C’est la décadence d’une école, qui était d’exception, menée par des hommes et des femmes qui sont devenus, à force de l’habitude du peu, des sectaires iconoclastes, qui difforment les jeunes esprits pour leur faire croire que la mode c’est eux, alors que la mode ce sont les autres. Le vêtement, comme dirait Monsieur Pascal Marrand, qui confond exception culturelle à la française et fabricants du Sentier. Preuve à l’appui : voici l’histoire ordinaire ou la chronique d’un échec annoncé, le défilé des médiocres où seuls les professeurs sont jugés et qui apporte au fromage de leur décadence, spontanément enfantée, l’inexorable décoration du sens esthétique.

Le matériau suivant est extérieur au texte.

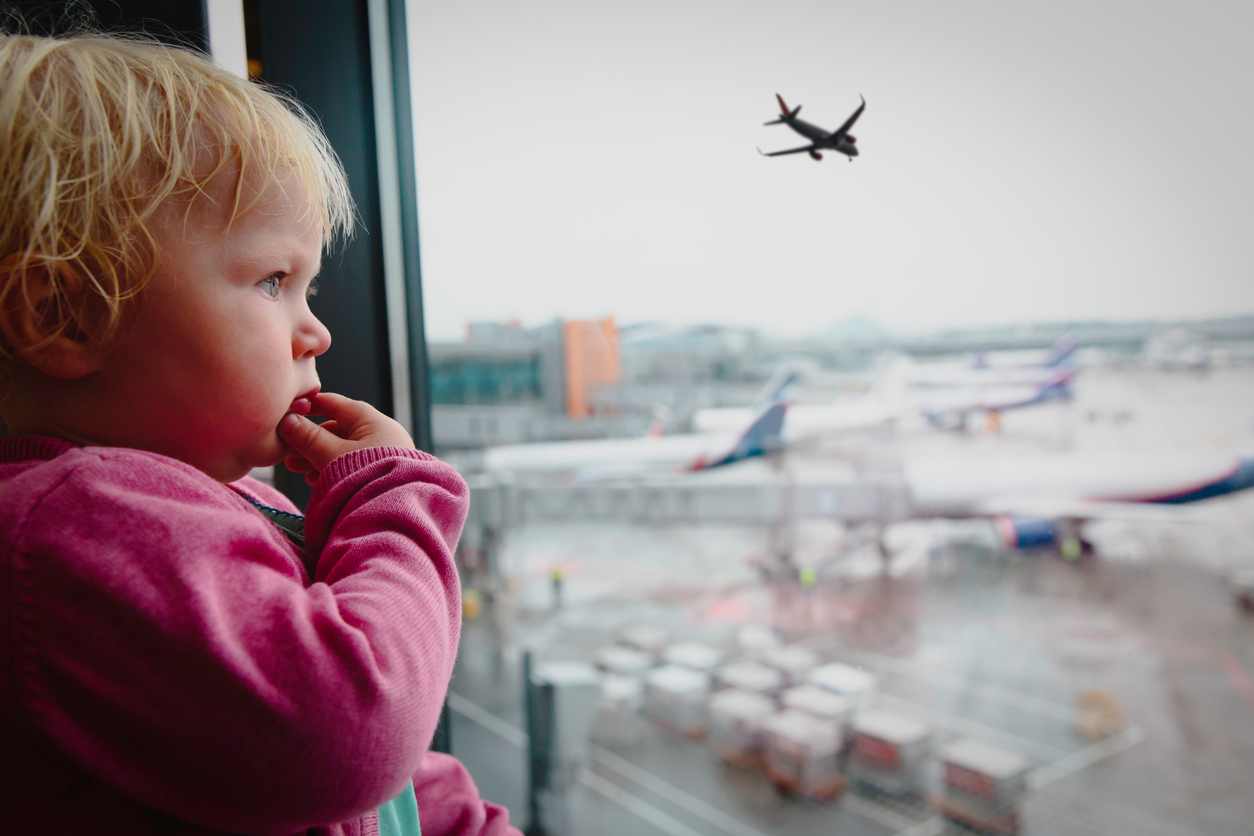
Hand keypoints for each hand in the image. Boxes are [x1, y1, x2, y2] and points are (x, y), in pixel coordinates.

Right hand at [278, 392, 415, 482]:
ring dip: (316, 457)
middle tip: (286, 452)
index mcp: (373, 421)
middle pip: (336, 430)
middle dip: (309, 441)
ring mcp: (382, 455)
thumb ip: (308, 438)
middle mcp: (380, 434)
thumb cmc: (365, 477)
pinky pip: (350, 465)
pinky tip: (314, 479)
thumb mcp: (332, 455)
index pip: (335, 404)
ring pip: (341, 450)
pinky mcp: (380, 474)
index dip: (309, 406)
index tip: (287, 411)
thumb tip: (287, 420)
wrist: (395, 513)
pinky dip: (331, 469)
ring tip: (296, 468)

Le mieux aurait été de ne pas s’en vanter et de ne rien montrer, mais ils sont tellement sûrs de leur condition d’orgueilleux et dévorés d’ambition, qu’ils accueillent à tout de va pour claironner “regarder comme nous sommes”. Laissant leurs élèves de quatrième année montrer leur vêtement plus du défectueux que du merveilleux. Un “an pire” où le royaume du tout va encore plus mal qu’ailleurs. Des élèves qui se prennent pour des “Saint-Laurent” alors que le seul “Saint-Laurent” que je vois ici est le fleuve du même nom de la déconvenue.

Ils ne sont ni des créateurs ni des couturiers, dans un style factice et ne manquant pas de fausse chaleur. Il ne restera qu’un curieux “Don qui Chiotte” certainement hardi qui transpercera ces moulins à vent pour les découvrir. Voici l’histoire du futur rapprochement de l’IFM et des écoles de la Chambre Syndicale en image.

Nous sommes à la convergence de ce que la mode était hier et de celle qu’elle sera demain, un rien pour un tien. Oui, la Chambre Syndicale, qui était une école hors-pair, fusionne pour faire au final des élèves qui pensent que le point de “feston” et un point de faux-jeton.

On leur fait croire qu’ils seront les couturiers de demain alors qu’ils ne seront ni créateur ni couturier ni même designer. Appréciez sur les photos ce que la France donnera demain ; des erreurs de débutants pour des élèves qui sont en quatrième année, une horreur absolue. Mais, comme les pédagogues maison, des ‘Hier’ qui à un “F” prêt sont déjà du passé.